Dataset entries
Content starts

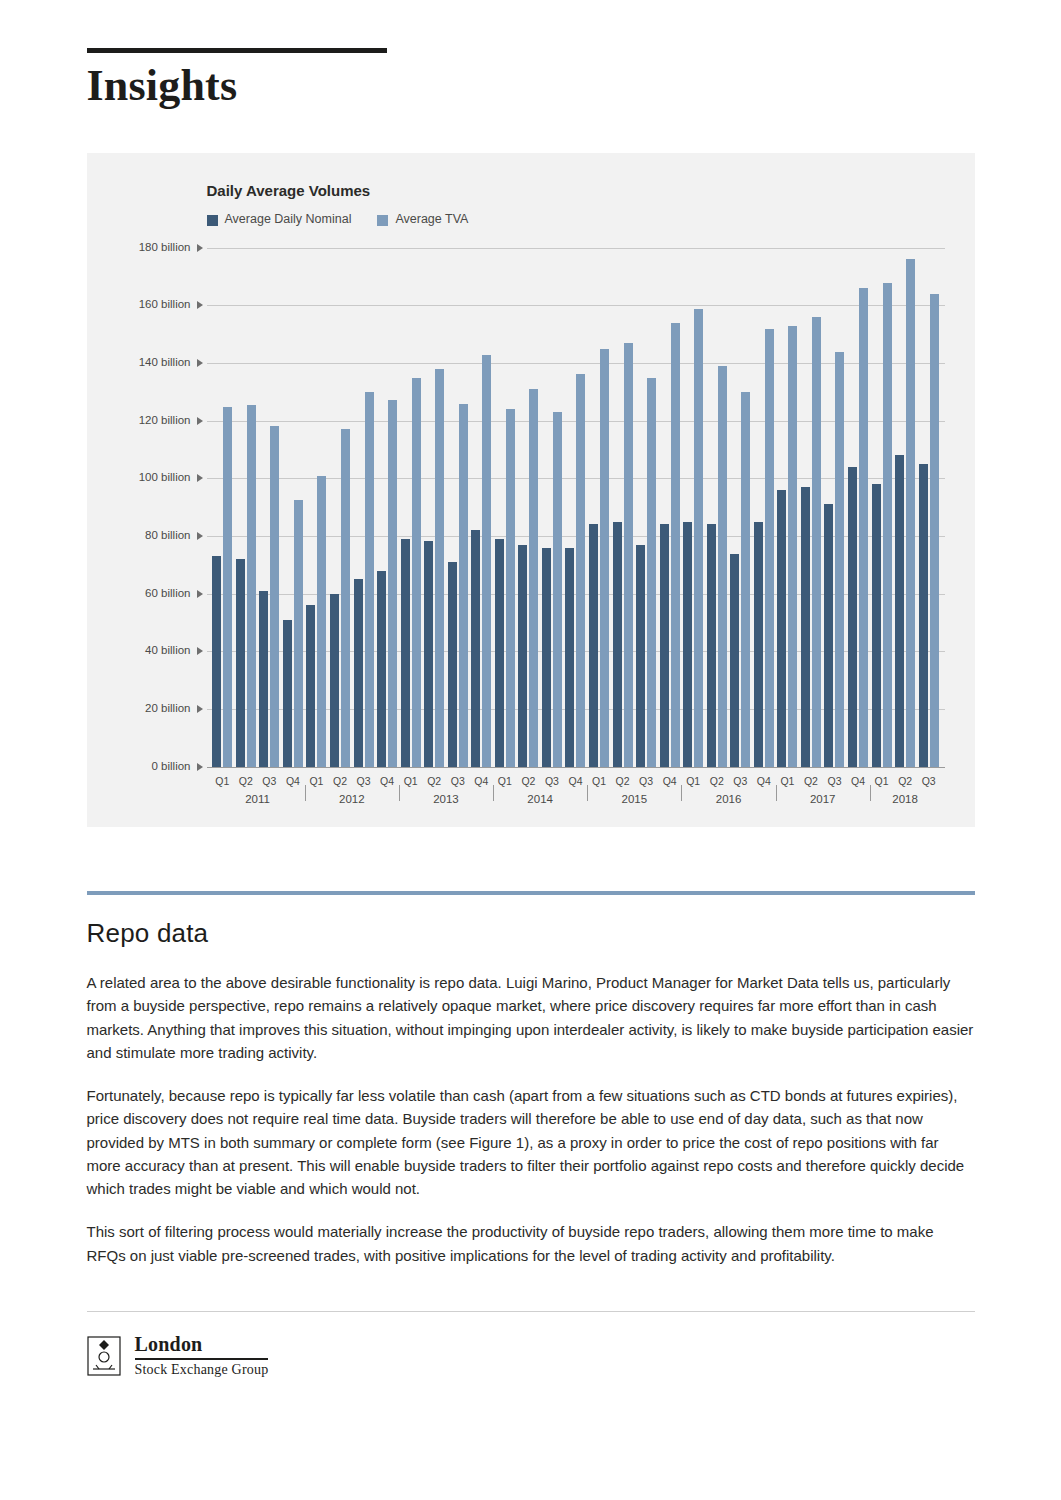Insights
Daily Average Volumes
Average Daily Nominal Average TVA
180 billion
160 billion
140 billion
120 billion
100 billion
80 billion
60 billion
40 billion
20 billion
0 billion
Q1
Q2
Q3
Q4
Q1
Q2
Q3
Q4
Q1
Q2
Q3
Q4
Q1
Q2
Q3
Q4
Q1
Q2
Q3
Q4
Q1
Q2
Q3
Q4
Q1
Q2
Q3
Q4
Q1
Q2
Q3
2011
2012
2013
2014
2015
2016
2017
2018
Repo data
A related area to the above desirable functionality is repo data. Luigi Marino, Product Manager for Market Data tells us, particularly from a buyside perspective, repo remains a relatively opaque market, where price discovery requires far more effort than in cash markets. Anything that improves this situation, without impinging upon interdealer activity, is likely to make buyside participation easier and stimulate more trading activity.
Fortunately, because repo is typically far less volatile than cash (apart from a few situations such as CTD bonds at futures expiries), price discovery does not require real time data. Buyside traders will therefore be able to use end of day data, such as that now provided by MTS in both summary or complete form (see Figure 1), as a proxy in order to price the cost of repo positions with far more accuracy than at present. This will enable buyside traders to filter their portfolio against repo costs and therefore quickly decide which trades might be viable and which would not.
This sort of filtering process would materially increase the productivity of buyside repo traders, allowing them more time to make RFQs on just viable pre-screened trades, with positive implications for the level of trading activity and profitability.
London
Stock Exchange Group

Content ends

Once you have identified the lines above that contain "time", copy each of them.

● **Answer for this exercise**:
Fortunately, because repo is typically far less volatile than cash (apart from a few situations such as CTD bonds at futures expiries), price discovery does not require real time data. Buyside traders will therefore be able to use end of day data, such as that now provided by MTS in both summary or complete form (see Figure 1), as a proxy in order to price the cost of repo positions with far more accuracy than at present. This will enable buyside traders to filter their portfolio against repo costs and therefore quickly decide which trades might be viable and which would not.
This sort of filtering process would materially increase the productivity of buyside repo traders, allowing them more time to make RFQs on just viable pre-screened trades, with positive implications for the level of trading activity and profitability.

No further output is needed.